Ce qui ne l'empêcha pas de rugir de fureur.

Awilé entendit derrière elle des cris de surprise et de peur de la foule, certainement en raison de l'exploit qu'elle était en train d'accomplir. Elle jeta un œil du côté d'Arouwé pour voir si elle allait bien et se concentra à nouveau sur le lion, en tentant d'établir une connexion mentale, sans se douter que ses yeux vairons s'illuminaient au même moment d'un éclat particulier :

  • Pars, pars et ne reviens plus. N'attaque personne ici et sur ta route et repars sur tes terres au-delà du fleuve pour rejoindre tes congénères.

Le lion resta quasi immobile et étrangement calme puis tourna autour de Awilé et de Arouwé pendant un moment. Il se rapprocha dangereusement d'Awilé, qui savait qu'elle risquait sa vie mais celle-ci ressentit curieusement un sentiment de confiance extrême de la part du carnivore. Elle tendit sa main vers le lion, puis finit par caresser prudemment sa crinière. Il se coucha devant elle, l'air épuisé. Awilé comprit aussitôt que c'était la faim qui le tenaillait depuis si longtemps, à cause de la sécheresse exceptionnelle qui avait eu lieu cette année dans la région. Cela avait eu pour conséquence de faire fuir les proies habituelles des carnivores, telles les antilopes et les zèbres, qui s'étaient déplacées vers d'autres régions plus humides. Cela avait dû contraindre ce lion à venir jusqu'au village, dans le but de se rassasier comme il pouvait.

Awilé entreprit d'aller prendre dans l'étal du boucher voisin l'épaule entière d'un bœuf et alla la poser devant l'animal, qui s'en empara d'un coup de croc. Il tourna sur lui-même avant de s'en aller tranquillement.

Awilé s'assit par terre de soulagement mais celui-ci fut de courte durée. Le silence se faisait désormais assourdissant. Personne ne parlait et la jeune femme pensa un moment qu'il y avait un autre problème, avant de se rendre compte que le problème, c'était elle, vu le regard méfiant que lui portaient certains villageois.

La petite Arouwé semblait aller mieux, même si une vilaine blessure qu'elle s'était faite en tombant zébrait son genou. Awilé ferma les yeux pour se concentrer et posa sa main sur la blessure. Quelques instants plus tard, elle la retira et la blessure avait disparu comme par magie.

  • Ne touche pas à ma fille, espèce d'enchanteresse !
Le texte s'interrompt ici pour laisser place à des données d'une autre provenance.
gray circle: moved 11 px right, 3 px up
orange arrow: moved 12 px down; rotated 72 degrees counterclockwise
La mère d'Arouwé vint pratiquement l'arracher des bras de la jeune femme, qui activa machinalement son pouvoir d'empathie. Elle ressentit une telle peur, tant d'incompréhension et de haine venant de cette femme qu'elle ne sut quel comportement adopter devant une telle ingratitude. Elle finit par dire calmement :

  • Je ne vais pas lui faire du mal, juste m'assurer qu'elle va bien.
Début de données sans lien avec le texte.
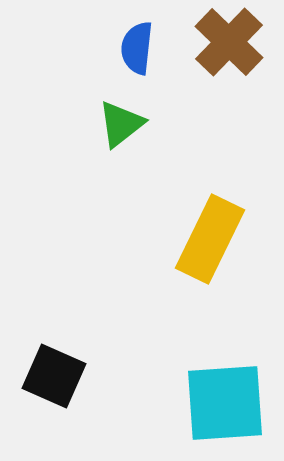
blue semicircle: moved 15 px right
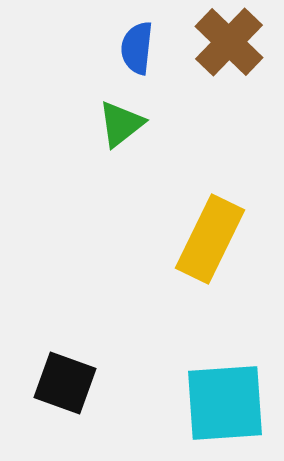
black square: moved 11 px right, 7 px down; rotated 4 degrees counterclockwise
Arouwé et sa mère étaient déjà loin et Awilé, en cherchant du regard Ouli, put observer qu'elle était devenue pratiquement la cible de la foule qui se faisait de plus en plus menaçante de par leurs pensées :

Elle va nous porter malheur, déjà qu'elle est bizarre...

Elle va manipuler mentalement tout le monde dans le village...

Qu'on la chasse avec sa famille ! Elle et sa tante sont sûrement pareilles...

L'awoularé se déclare enfin. Il est temps de nous en occuper...

Awilé reporta son attention sur le visage impassible de l'homme qui avait mentalement émis cette pensée, ce qui n'augurait certainement rien de bon. Elle ne l'avait encore jamais vu auparavant dans le village et il avait la carrure et la stature caractéristique d'un guerrier ou d'un garde royal. Elle repéra non loin deux hommes du même acabit qui semblaient être des copies conformes, et comprit que ces trois individus œuvraient ensemble à vouloir l'éliminer, lorsqu'elle constata que chacun d'entre eux avait une épée et une dague en argent discrètement accrochées à la taille.

C'étaient sûrement leur présence qu'elle avait ressenti ce matin tandis qu'elle se rendait au marché.

Elle ne comptait pas leur faciliter la tâche et décida avant tout de prévenir sa tante du danger qu'elles encouraient désormais toutes les deux en restant au village.

Awilé se mit aussitôt à courir le plus vite possible en espérant semer les gardes. Sans se retourner, elle ressentait malgré elle la rage et la persévérance des trois hommes qui étaient désormais à sa poursuite.